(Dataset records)

• • • • •

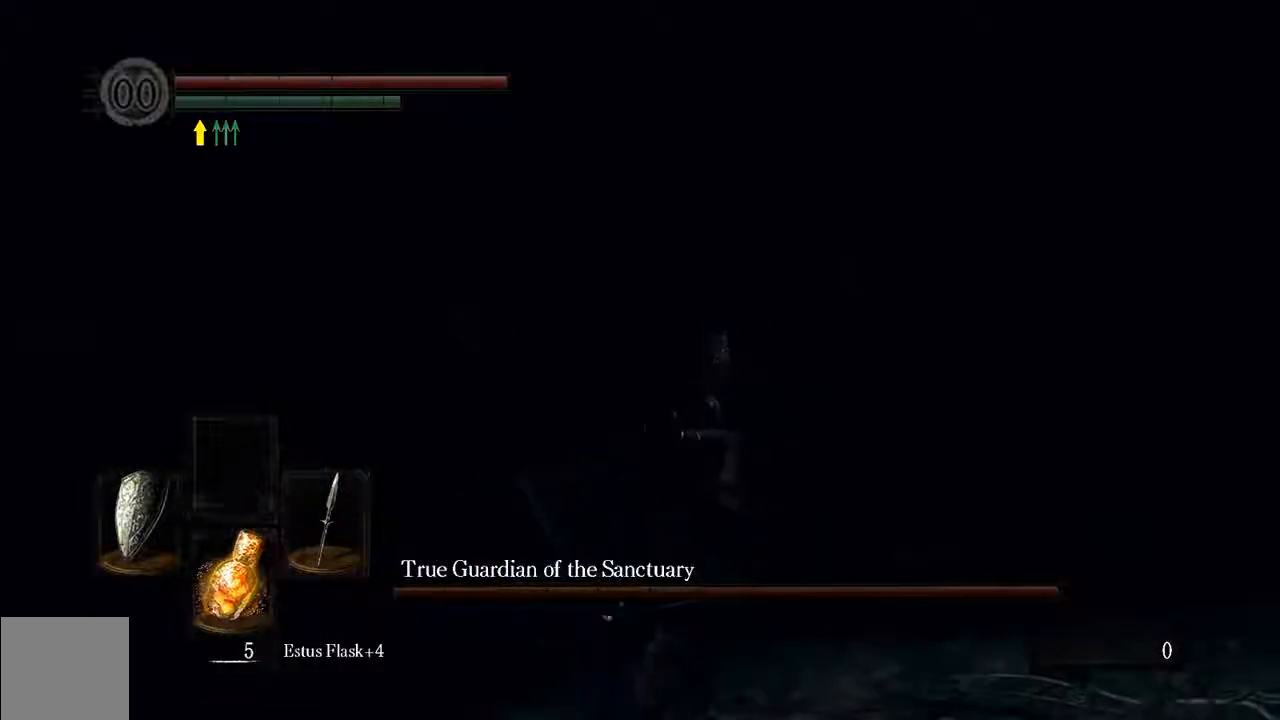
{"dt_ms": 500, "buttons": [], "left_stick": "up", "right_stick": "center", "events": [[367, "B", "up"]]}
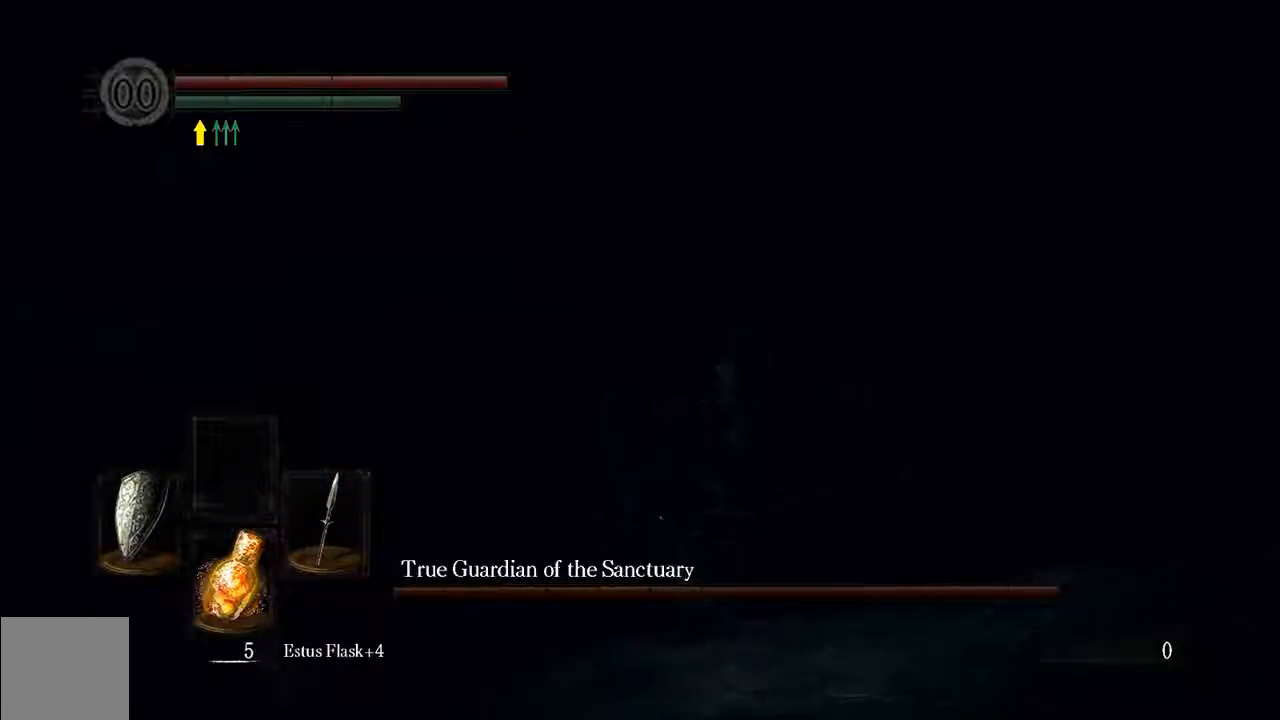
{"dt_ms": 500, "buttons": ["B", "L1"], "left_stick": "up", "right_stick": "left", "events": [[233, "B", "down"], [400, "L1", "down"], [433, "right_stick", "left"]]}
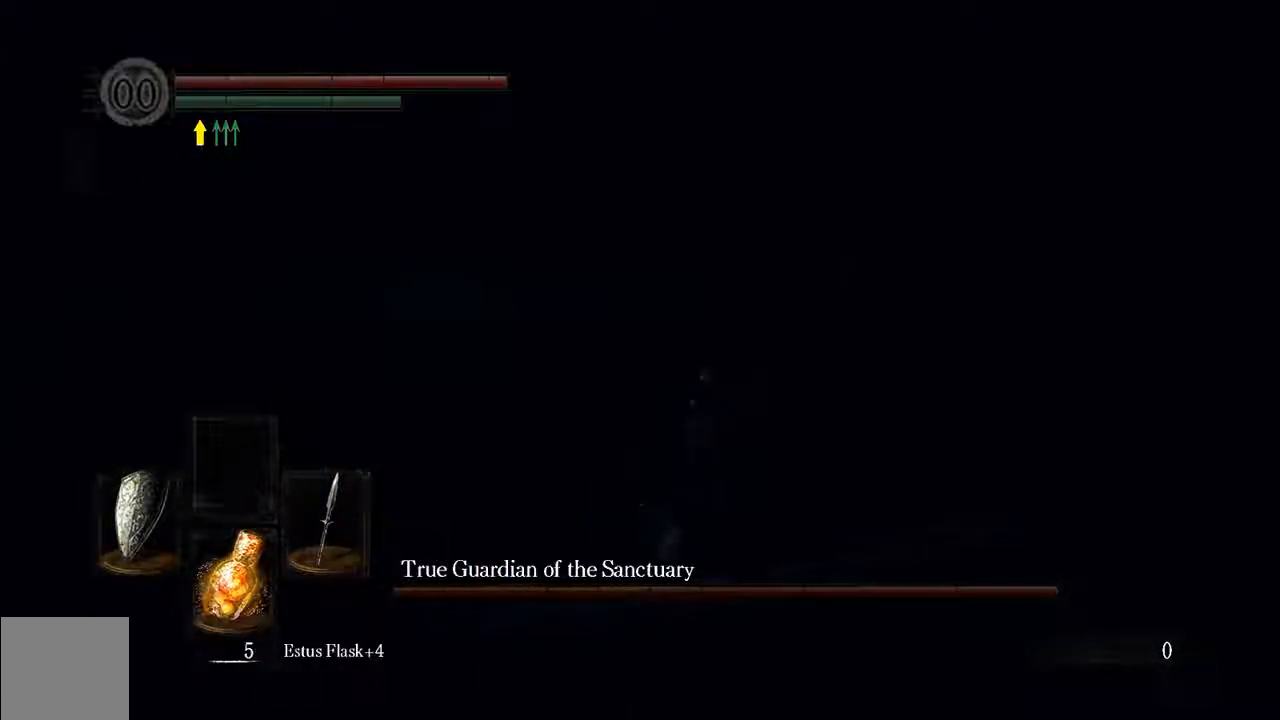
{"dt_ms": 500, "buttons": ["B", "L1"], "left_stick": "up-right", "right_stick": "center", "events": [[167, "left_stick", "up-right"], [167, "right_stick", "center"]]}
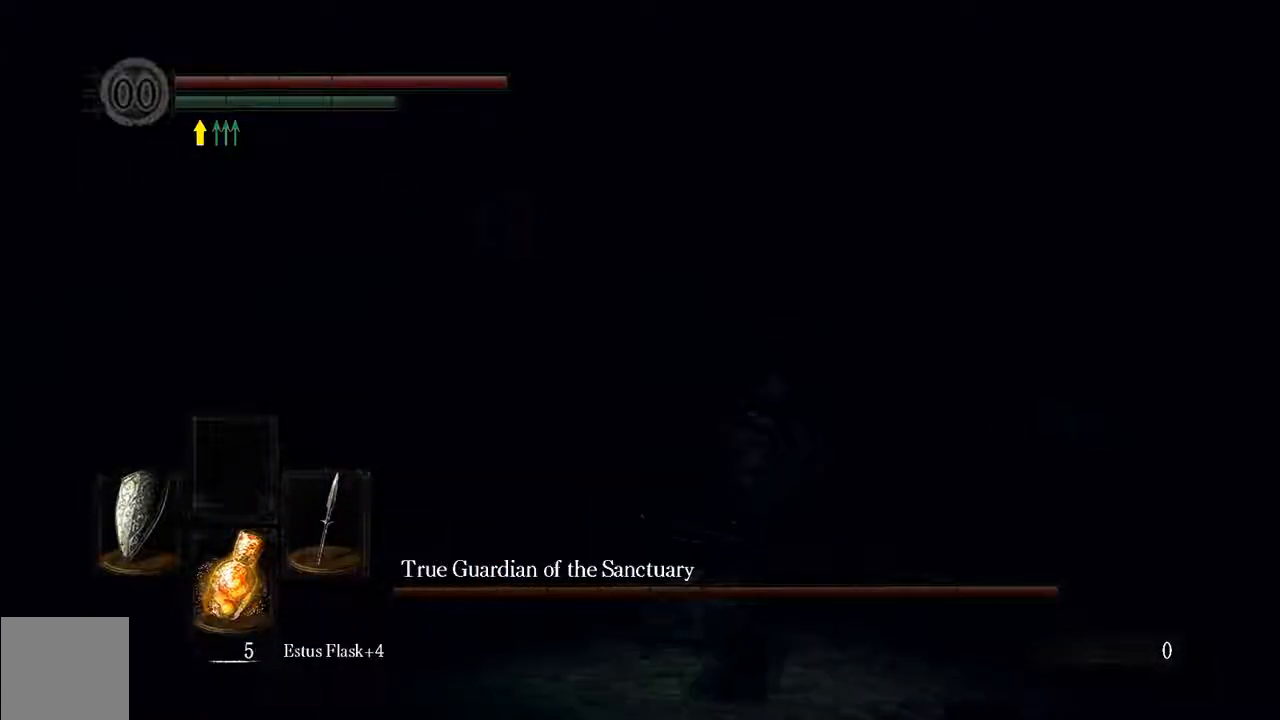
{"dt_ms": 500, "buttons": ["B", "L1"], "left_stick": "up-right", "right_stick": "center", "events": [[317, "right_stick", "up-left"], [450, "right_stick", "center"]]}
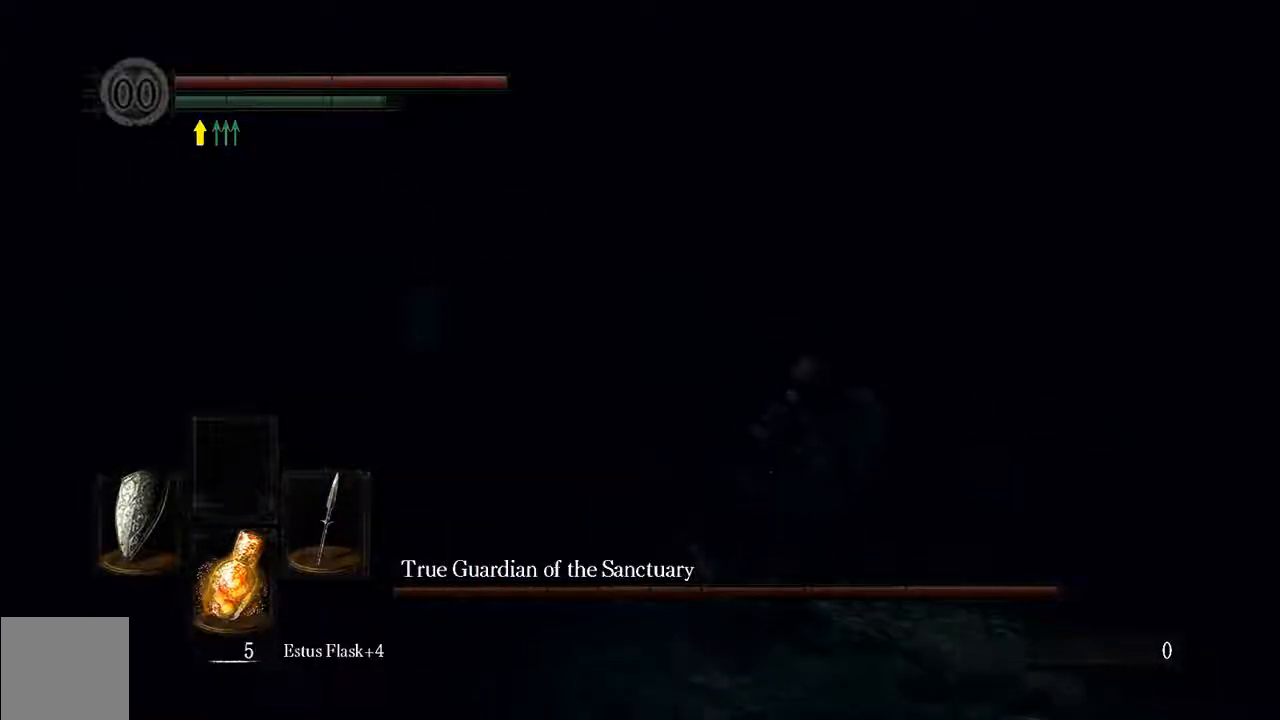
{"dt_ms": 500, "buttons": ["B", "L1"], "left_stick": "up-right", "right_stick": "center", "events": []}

• • • • •

• **EXERCISE DETAILS**
Among the entries, copy every line containing the word "center".

• **PROBLEM SOLUTION**
{"dt_ms": 500, "buttons": [], "left_stick": "up", "right_stick": "center", "events": [[367, "B", "up"]]}
{"dt_ms": 500, "buttons": ["B", "L1"], "left_stick": "up-right", "right_stick": "center", "events": [[167, "left_stick", "up-right"], [167, "right_stick", "center"]]}
{"dt_ms": 500, "buttons": ["B", "L1"], "left_stick": "up-right", "right_stick": "center", "events": [[317, "right_stick", "up-left"], [450, "right_stick", "center"]]}
{"dt_ms": 500, "buttons": ["B", "L1"], "left_stick": "up-right", "right_stick": "center", "events": []}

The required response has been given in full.